"Mais comment oses-tu..." C'est le titre d'une chanson, celle sur laquelle s'ouvre Love Song ; la dernière création du narrateur, Daniel, star quinquagénaire du rock, équivalent européen de Leonard Cohen, auquel sa maison de disques réclame des titres plus commerciaux. Avec ces paroles, on jurerait que Philippe Djian devance, bravache, la question que le lecteur pourrait avoir envie de lui poser, parfois stupéfait par les chemins qu'emprunte son roman. Elle est formulée sans point d'interrogation, à l'image de tout le livre - également dépourvu de signes exclamatifs.
CHARGER LA BARQUE
Ce choix de ponctuation donne à la voix de Daniel sa tonalité tout à la fois circonspecte et résignée : le héros oscille entre ces deux attitudes face aux événements, y compris les plus incroyables. Car, pour "oser", Philippe Djian ose, dans le premier de ses romans où l'écrivain éternellement estampillé "rock", bien malgré lui, parolier pour son ami Stephan Eicher, évoque le milieu de la musique.
Depuis la série Doggy Bag (Julliard, 2005-2008) - tentative romanesque, en six saisons, de damer le pion aux séries télévisées, où disparitions, réapparitions brutales et phénomènes paranormaux constituaient le tout-venant des intrigues -, il s'en donne à coeur joie dans chaque livre, multipliant les rebondissements et les invraisemblances. Puisque, selon lui, c'est ainsi, en chargeant lourdement la barque de ses personnages, que l'on peut vraiment faire entendre leur voix. Et que cela seul intéresse l'auteur de Bleu comme l'enfer (Julliard, 1982).

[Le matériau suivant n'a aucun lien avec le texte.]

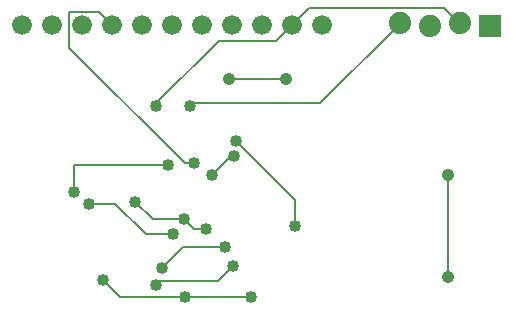
<source format=gbl>
G04 EAGLE Gerber RS-274X export*
G75*
%MOIN*%
%FSLAX36Y36*%
%LPD*%
%INBottom Copper Layer*%
%IPPOS*%
%AMOC8*
5,1,8,0,0,1.08239X$1,22.5*%
G01*
%ADD10C,0.066000*%
%ADD11R,0.074000X0.074000*%
%ADD12C,0.074000*%
%ADD13C,0.006000*%
%ADD14C,0.040000*%
%ADD15C,0.041654*%


D10*
X1050000Y960000D03*
X950000Y960000D03*
X850000Y960000D03*
X750000Y960000D03*
X650000Y960000D03*
X550000Y960000D03*
X450000Y960000D03*
X350000Y960000D03*
X250000Y960000D03*
X150000Y960000D03*
X50000Y960000D03*
D11*
X1610000Y955000D03*
D12*
X1510000Y965000D03*
X1410000Y955000D03*
X1310000Y965000D03*
D13*
X762500Y572500D02*
X958750Y376250D01*
X958750Y287500D01*
D14*
X762500Y572500D03*
X958750Y287500D03*
D15*
X740000Y780000D03*
D13*
X930000Y780000D01*
D15*
X930000Y780000D03*
X1470000Y460000D03*
D13*
X1470000Y120000D01*
D15*
X1470000Y120000D03*
D13*
X662500Y278750D02*
X622500Y278750D01*
X590000Y311250D01*
X485000Y311250D02*
X426250Y370000D01*
X485000Y311250D02*
X590000Y311250D01*
D14*
X662500Y278750D03*
X590000Y311250D03*
X426250Y370000D03*
D13*
X746250Y522500D02*
X756250Y522500D01*
X746250Y522500D02*
X683750Y460000D01*
D14*
X683750Y460000D03*
X756250Y522500D03*
D13*
X586250Y217500D02*
X516250Y147500D01*
X586250Y217500D02*
X725000Y217500D01*
D14*
X516250Y147500D03*
X725000Y217500D03*
D13*
X511250Y106250D02*
X496250Y91250D01*
X701250Y106250D02*
X751250Y156250D01*
X701250Y106250D02*
X511250Y106250D01*
D14*
X496250Y91250D03*
X751250Y156250D03*
D13*
X551250Y261250D02*
X461250Y261250D01*
X360000Y362500D01*
X271250Y362500D01*
D14*
X551250Y261250D03*
X271250Y362500D03*
D13*
X950000Y960000D02*
X1006250Y1016250D01*
X1456250Y1016250D01*
X1506250Y966250D01*
X1510000Y965000D01*
X705000Y906250D02*
X496250Y697500D01*
X496250Y687500D01*
X705000Y906250D02*
X896250Y906250D01*
X950000Y960000D01*
D14*
X496250Y687500D03*
D13*
X223750Y492500D02*
X223750Y403750D01*
X223750Y492500D02*
X537500Y492500D01*
D14*
X223750Y403750D03*
X537500Y492500D03*
D13*
X608750Y688750D02*
X617500Y697500D01*
X1043750Y697500D01*
X1306250Y960000D01*
X1310000Y965000D01*
D14*
X608750Y688750D03*
D13*
X593750Y53750D02*
X812500Y53750D01*
X375000Y53750D02*
X318750Y110000D01*
X375000Y53750D02*
X593750Y53750D01*
D14*
X593750Y53750D03*
X812500Y53750D03*
X318750Y110000D03*
D13*
X591250Y498750D02*
X621250Y498750D01*
X591250Y498750D02*
X206250Y883750D01*
X206250Y1003750D01*
X306250Y1003750D01*
X350000Y960000D01*
D14*
X621250Y498750D03*
M02*

</source>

"Mais comment oses-tu...", la chanson est inspirée à Daniel par Rachel. Huit mois plus tôt, elle l'a quitté pour l'un de ses musiciens. Et la voici, de retour au bercail, sans un mot ou une excuse. Enceinte, apprendra-t-il bientôt, alors que leur difficulté à concevoir un enfant est l'une des raisons du dérèglement de leur couple. Fou d'elle, Daniel finira par accepter la mère et l'enfant à venir, sans plus poser de questions. Pas plus qu'il n'en soulèvera à propos de certaines morts bizarres, ni des résurrections littérales ou métaphoriques auxquelles il va assister ou participer.
ATMOSPHÈRE D'ÉTRANGETÉ
La force de Philippe Djian est de réussir à placer le lecteur dans le même état d'acceptation que son narrateur et rock star. Si l'on peut soulever un sourcil devant les premières incohérences et impossibilités logiques, ou devant le caméo de Brad Pitt, avec lequel Daniel a une brève discussion, très vite, on se laisse emporter, et l'on admet l'atmosphère d'étrangeté qui nimbe le roman.
Sa temporalité audacieuse, tout en ralentis puis en accélérations, ses passages du passé au présent, ses ellipses, ses explications à certaines données toujours repoussées (quel est cet accident dans lequel Rachel a gagné les cicatrices qui constellent ses jambes ? Pourquoi elle et son frère, Walter, l'agent de Daniel, sont-ils à couteaux tirés ?), jusqu'à ce qu'elles soient délivrées comme en passant...
Tout en démontrant paradoxalement, à force de coups de théâtre, à quel point l'intrigue, finalement, importe peu, et que seul vaut le travail de la langue, Philippe Djian met au jour la masse d'irrationalité engagée dans les rapports familiaux, amoureux, professionnels ou sociaux. L'écrivain de 64 ans montre, surtout, à quel point, en musique comme en littérature, c'est en "osant" que l'on construit une œuvre.